Colorectal Cancer Screening History, Methods and Future Perspectives

Author(s): Manasa Anipindi, Shriya Doreswamy, Rafal Ali, Aysha Jilani, Daniel Bitetto

Colorectal cancer [CRC] is the third most diagnosed but preventable cancer worldwide. The guidelines for CRC screening were first introduced formally in the 1990s, and over the past three decades, the screening rate slowly increased. As per the American Cancer Society [ACS], in the year 2020, about 69.7% of adults between 50 and 75 had colorectal cancer screening, with the lowest screening rate in adults between 50 and 64 years of age. The incidence of colorectal cancer is also rising in the younger population worldwide. According to recent American College of Gastroenterology guidelines, the starting age for screening is 45 years instead of 50. The rising incidence and low compliance with screening in the younger population make it hard to improve CRC-related mortality. As per ACS, there is almost 30% of the eligible unscreened population in 2020, so we believe there is a need for effective screening programs worldwide.

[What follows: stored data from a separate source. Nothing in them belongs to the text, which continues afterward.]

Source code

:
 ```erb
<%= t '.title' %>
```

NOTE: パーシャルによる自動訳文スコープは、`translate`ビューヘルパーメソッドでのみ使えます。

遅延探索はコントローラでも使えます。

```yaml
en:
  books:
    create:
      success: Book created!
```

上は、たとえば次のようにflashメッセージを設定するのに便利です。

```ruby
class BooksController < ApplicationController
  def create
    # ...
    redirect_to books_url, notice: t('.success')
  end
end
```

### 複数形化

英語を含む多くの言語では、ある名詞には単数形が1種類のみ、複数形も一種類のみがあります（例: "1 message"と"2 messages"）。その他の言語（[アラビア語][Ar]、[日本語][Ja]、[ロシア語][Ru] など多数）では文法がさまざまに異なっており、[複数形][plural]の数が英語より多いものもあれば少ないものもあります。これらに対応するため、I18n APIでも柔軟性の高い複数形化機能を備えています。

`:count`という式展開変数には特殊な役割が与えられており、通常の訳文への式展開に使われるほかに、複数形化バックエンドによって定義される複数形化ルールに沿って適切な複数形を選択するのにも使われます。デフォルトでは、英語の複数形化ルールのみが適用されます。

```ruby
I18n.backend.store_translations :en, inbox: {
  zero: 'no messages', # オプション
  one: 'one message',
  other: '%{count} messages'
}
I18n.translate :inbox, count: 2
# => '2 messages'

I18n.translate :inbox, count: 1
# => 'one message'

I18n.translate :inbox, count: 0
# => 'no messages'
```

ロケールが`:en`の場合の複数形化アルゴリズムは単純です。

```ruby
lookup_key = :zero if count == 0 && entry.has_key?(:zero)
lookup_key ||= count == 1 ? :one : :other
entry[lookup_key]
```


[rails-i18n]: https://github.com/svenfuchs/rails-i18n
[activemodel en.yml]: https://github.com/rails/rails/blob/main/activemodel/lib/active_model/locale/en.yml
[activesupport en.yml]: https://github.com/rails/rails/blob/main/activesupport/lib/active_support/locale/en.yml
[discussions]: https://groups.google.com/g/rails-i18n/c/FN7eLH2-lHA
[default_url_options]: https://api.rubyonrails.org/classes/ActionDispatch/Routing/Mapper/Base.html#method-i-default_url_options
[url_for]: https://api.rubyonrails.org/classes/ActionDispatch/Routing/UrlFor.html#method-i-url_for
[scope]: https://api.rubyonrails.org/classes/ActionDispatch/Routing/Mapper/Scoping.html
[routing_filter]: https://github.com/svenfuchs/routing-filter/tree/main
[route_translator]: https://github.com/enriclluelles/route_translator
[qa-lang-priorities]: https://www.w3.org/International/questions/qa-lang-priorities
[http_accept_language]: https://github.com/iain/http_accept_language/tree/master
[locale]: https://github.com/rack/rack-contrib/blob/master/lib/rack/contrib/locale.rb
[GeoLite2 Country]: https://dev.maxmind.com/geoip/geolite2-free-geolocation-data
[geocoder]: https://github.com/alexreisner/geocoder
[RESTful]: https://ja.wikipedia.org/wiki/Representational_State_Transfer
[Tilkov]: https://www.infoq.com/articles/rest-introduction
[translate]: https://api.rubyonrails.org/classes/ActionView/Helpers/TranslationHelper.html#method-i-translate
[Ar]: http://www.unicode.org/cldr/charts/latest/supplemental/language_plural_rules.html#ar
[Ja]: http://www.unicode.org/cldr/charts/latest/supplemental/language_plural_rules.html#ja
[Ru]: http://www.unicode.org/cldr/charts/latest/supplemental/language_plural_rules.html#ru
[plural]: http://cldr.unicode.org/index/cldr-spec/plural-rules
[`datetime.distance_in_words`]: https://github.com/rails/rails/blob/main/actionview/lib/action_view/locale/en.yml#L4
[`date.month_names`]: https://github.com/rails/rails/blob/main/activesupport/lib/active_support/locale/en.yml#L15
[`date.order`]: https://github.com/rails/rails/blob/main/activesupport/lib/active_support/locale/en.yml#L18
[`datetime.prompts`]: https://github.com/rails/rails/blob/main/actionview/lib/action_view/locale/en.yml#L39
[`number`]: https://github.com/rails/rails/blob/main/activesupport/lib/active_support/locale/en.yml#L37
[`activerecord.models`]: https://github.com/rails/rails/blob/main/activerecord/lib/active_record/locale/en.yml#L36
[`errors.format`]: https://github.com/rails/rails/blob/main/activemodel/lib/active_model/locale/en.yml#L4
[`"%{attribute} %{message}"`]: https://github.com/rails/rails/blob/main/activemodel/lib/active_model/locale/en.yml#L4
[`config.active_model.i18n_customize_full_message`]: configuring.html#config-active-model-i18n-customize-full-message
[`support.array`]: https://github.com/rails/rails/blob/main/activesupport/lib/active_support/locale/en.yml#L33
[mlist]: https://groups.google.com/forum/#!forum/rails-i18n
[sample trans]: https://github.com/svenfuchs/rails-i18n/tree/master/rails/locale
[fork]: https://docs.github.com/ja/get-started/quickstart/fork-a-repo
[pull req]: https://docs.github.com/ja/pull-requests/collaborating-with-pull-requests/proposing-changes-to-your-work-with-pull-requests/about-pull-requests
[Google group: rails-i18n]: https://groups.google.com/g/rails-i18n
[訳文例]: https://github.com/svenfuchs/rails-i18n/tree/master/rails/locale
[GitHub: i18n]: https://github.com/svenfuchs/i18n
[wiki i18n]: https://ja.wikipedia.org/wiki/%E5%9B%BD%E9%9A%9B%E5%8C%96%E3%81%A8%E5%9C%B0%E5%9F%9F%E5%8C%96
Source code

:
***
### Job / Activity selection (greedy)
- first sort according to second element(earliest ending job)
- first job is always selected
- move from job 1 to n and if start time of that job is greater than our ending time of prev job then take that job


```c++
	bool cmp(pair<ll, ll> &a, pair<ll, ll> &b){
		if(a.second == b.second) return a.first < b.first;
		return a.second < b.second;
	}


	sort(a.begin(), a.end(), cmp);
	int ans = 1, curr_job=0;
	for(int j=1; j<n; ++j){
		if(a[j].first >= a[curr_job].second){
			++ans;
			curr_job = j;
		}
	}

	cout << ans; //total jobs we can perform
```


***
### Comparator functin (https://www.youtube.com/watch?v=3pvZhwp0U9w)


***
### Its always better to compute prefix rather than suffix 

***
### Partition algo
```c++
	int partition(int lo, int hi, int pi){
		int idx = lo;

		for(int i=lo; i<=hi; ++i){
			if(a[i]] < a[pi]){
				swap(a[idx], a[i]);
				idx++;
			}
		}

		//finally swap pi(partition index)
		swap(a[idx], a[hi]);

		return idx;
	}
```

We understand that there are modifiable and non-modifiable factors for non-compliance. Some of them are lack of awareness, fear about screening, their previous experience with screenings, and overprescription of Colonoscopies in open or direct access systems. Overprescription of Colonoscopies in open or direct access systems [OAC] can lead to longer wait times due to fewer appointments for people who need them. Implementing patient navigation or tracking systems with reminders can help recruit people for cancer screening, overcome the barriers to accessing clinical services, and provide appropriate counseling. Executing clinical care pathways can help reduce the risks of overprescription. Monitoring practice progress by establishing a baseline screening rate and a future goal is also essential. Developing quality improvement projects around these goals can help discover system deficits and ideas to overcome them. The primary purpose of this review, even though it is not new, is to increase awareness among physicians regarding the rising incidence of CRC in the younger population and the need to increase screening rates. We also believe there is a need for more effective CRC screening tests that are easy to administer, with minimal discomfort to the participant.